The ‘sexiest job of the 21st century’ does not have many takers, and Microsoft has come up with a solution to close the skills gap.
The term was coined by the Harvard Business Review to describe how the role of the data scientist is becoming one of the hottest and fastest growing jobs in the world.
These are the ‘Quants’ – as the finance sector began calling them – who excel at analysing data, particularly large amounts of data, to help a business gain competitive advantage.
The Seattle-based software giant has announced a Microsoft Professional Degree program, the first of its kind to offer employer-endorsed, university-calibre curriculum for professionals at any stage of their career.
The initial degree offering is in data science, and all courseware will be available on edX.org, the non-profit online learning destination founded by Harvard University and the Massachusetts Institute of Technology. The program will provide technology professionals with real-world knowledge and hands-on experience to grow their skills.
According to Microsoft, the data science degree was selected as the pilot program because it responds directly to market need. There is enormous opportunity for people in this field.
First, there are insufficient graduates to fill the positions.
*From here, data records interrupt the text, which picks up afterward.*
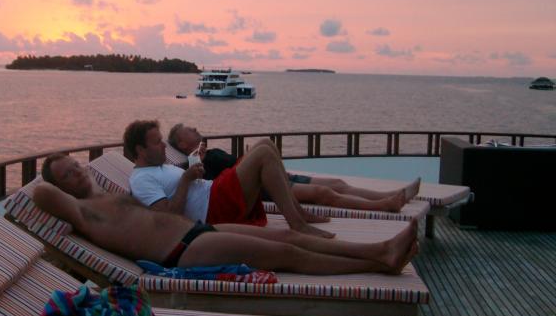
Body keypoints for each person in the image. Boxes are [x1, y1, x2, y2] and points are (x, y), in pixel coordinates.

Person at [34, 152, 418, 274]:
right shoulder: (82, 211)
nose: (75, 171)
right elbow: (39, 192)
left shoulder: (112, 194)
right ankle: (378, 260)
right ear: (63, 185)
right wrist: (51, 176)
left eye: (76, 165)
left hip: (200, 229)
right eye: (66, 173)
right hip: (181, 252)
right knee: (289, 256)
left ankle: (380, 249)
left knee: (290, 237)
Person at [125, 119, 334, 238]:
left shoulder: (159, 166)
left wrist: (194, 169)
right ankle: (297, 224)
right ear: (140, 150)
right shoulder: (141, 180)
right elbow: (167, 220)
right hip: (214, 209)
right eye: (157, 143)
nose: (163, 146)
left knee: (266, 145)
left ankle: (299, 212)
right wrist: (187, 179)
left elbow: (184, 187)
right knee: (263, 154)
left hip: (215, 192)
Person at [168, 123, 420, 213]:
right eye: (190, 130)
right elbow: (208, 183)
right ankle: (385, 205)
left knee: (336, 184)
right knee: (326, 195)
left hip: (270, 176)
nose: (195, 129)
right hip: (263, 187)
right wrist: (197, 159)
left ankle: (391, 196)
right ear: (182, 142)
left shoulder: (210, 152)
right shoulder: (197, 162)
Local universities currently offer data analytics-related subjects embedded within business intelligence, statistics, computing, mathematics, and programming modules, with just a handful of institutions offering dedicated data science degrees – although this is quickly changing.
Secondly, technology is changing so fast that corporate internal training and on-the-job experience are unable to help employees keep up. To be successful in this field, employees need functional skills (like statistics, principles, etc ) and technical skills (T-SQL, Excel, R, Python, etc), which are rarely a part of traditional academic programs.
The Microsoft degree program will appeal to people in the early stages of their career and an enhancement for mid-career professionals looking to sharpen their focus in the high-tech job market.
The courses are available to students worldwide as long as a learner has access to edX.org.
“The breadth and versatility of the edX platform allow us to expand our reach and deliver the Microsoft Professional Degree program, combining online learning with hands-on labs and workshops, allowing students to gain relevant and marketable skills,” said Alison Cunard, general manager, Microsoft Learning Experiences.
Microsoft expects that there may be some countries that do not allow the use of the term “degree” as it may be out of compliance with their local educational qualification framework. In those cases, it will work with the local jurisdiction to identify an appropriate credential to award to graduates of the program.
It maintains, however, that Microsoft Professional Degree is consistent with the definition of a ‘professional degree’ in that it prepares someone for a particular profession by emphasizing skills and practical analysis over theory and research.
Since May 2016, over 200 pioneering partner and 650 Microsoft employees have been participating in a closed preview to evaluate and validate the data science curriculum.
Traditionally online courses have a low completion rate. By focusing on improving learner outcomes and creating a credential that will help students build the skills necessary to land a job or advance their career, Microsoft hopes to buck the trend.
The best measure of success, it says, is whether or not people who achieve this credential are able to grow their careers or land a job in the field.
To this end, the company will be working with graduates to track longitudinal career data and to adjust the curriculum based on their real-world experiences.